Students minoring in Law & Courts are required to take at least three of the following courses:

  • PSC 600/LAW 602: Constitutional Law I
  • PSC 600/LAW 699: Constitutional Law II
  • PSC 700/LAW 839/NEW 500: Law, Politics, and the Media
  • PSC 700: Comparative Law & Courts
  • PSC 711: American Constitutional Development
  • PSC 715: Judicial Politics
  • PSC 716: Foundations of American Political Thought
  • PSC 752: International Law and Organizations
  • PSC 800/LAW 854: Law and the Social Sciences
  • PSC 800/LAW 882: Judicial Decision-Making 

No course may be double counted for the Law and Courts minor and for an additional field.

Qualifying Examinations

Two faculty members in each field coordinate the written examination by contributing questions themselves and soliciting questions from other faculty. Faculty in other departments may be asked for questions if a student has listed their course(s) as relevant to either of their major or minor field concentrations. All relevant faculty will receive a copy of students’ answers and are encouraged to submit written comments. Students take the written exams over two days in one week. The exams are taken in a department-specified computer lab and is closed note/book (no books, computer files, internet, etc.) except for one note sheet. 

For Law & Courts, each student must answer two of the available questions. Each essay will be weighted equally, and the faculty recommend that students devote roughly equal amounts of time to drafting each of them. There is no formal reading list, but all members of the faculty stand ready to offer guidance to students in identifying such works.

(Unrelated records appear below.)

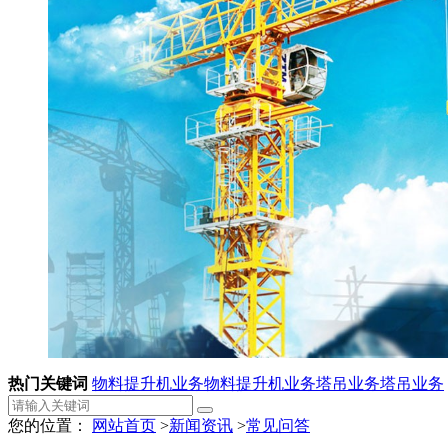
热门关键词
物料提升机业务
物料提升机业务
塔吊业务
塔吊业务
您的位置：
网站首页
>
新闻资讯
>
常见问答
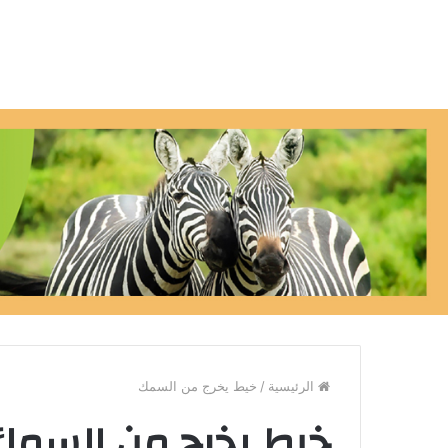
الرئيسية
/
خيط يخرج من السمك
خيط يخرج من السمك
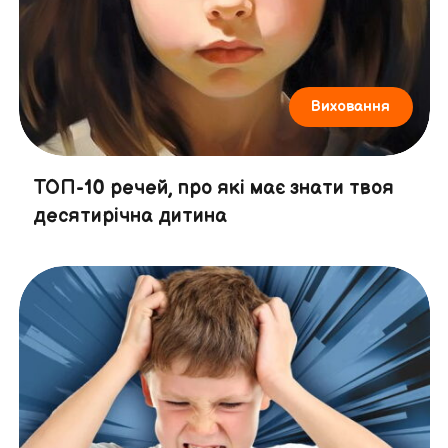
Виховання
ТОП-10 речей, про які має знати твоя
десятирічна дитина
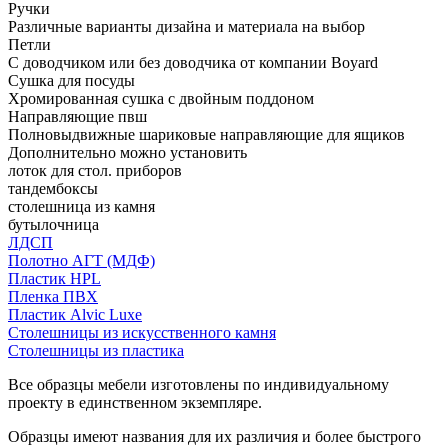
Ручки
Различные варианты дизайна и материала на выбор
Петли
С доводчиком или без доводчика от компании Boyard
Сушка для посуды
Хромированная сушка с двойным поддоном
Направляющие пвш
Полновыдвижные шариковые направляющие для ящиков
Дополнительно можно установить
лоток для стол. приборов
тандембоксы
столешница из камня
бутылочница
ЛДСП
Полотно АГТ (МДФ)
Пластик HPL
Пленка ПВХ
Пластик Alvic Luxe
Столешницы из искусственного камня
Столешницы из пластика
Все образцы мебели изготовлены по индивидуальному
проекту в единственном экземпляре.
Образцы имеют названия для их различия и более быстрого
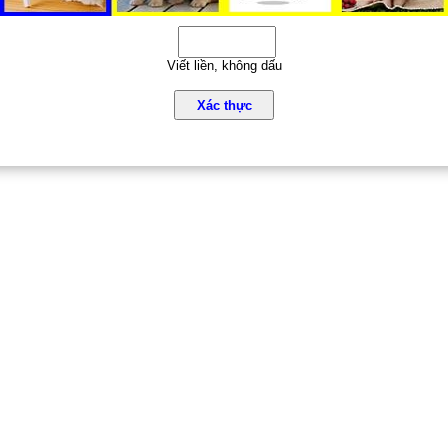
Viết liền, không dấu
Xác thực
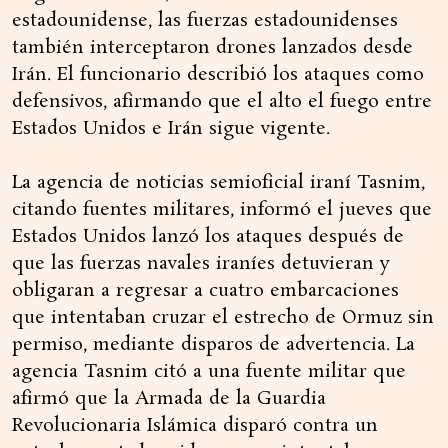
estadounidense, las fuerzas estadounidenses
también interceptaron drones lanzados desde
Irán. El funcionario describió los ataques como
defensivos, afirmando que el alto el fuego entre
Estados Unidos e Irán sigue vigente.
La agencia de noticias semioficial iraní Tasnim,
citando fuentes militares, informó el jueves que
Estados Unidos lanzó los ataques después de
que las fuerzas navales iraníes detuvieran y
obligaran a regresar a cuatro embarcaciones
que intentaban cruzar el estrecho de Ormuz sin
permiso, mediante disparos de advertencia. La
agencia Tasnim citó a una fuente militar que
afirmó que la Armada de la Guardia
Revolucionaria Islámica disparó contra un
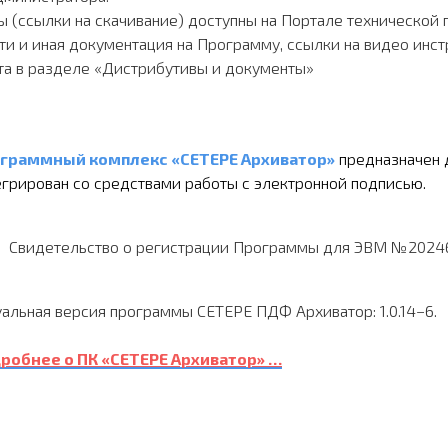
(ссылки на скачивание) доступны на Портале технической
и и иная документация на Программу, ссылки на видео инст
та в разделе «Дистрибутивы и документы»
граммный комплекс «СЕТЕРЕ Архиватор»
предназначен 
егрирован со средствами работы с электронной подписью.
Свидетельство о регистрации Программы для ЭВМ №202468
уальная версия программы СЕТЕРЕ ПДФ Архиватор: 1.0.14−6.
робнее о ПК «СЕТЕРЕ Архиватор» …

Following the written exam, is the oral exam – which includes field coordinators from students’ major and minor fields as well as a student-selected chair. Oral exams are generally scheduled within 30 days of students’ completion of both written exams and typically last 2 hours. Upon completion of the oral exam, the advisor will notify the Graduate Director in writing that the student has passed with distinction, passed, or failed. In the latter case, the student may retake the exam during the following semester. This option may only be exercised once. Students attain ABD (All But Dissertation) status after passing their qualifying exams, completing all coursework, and defending their dissertation proposal.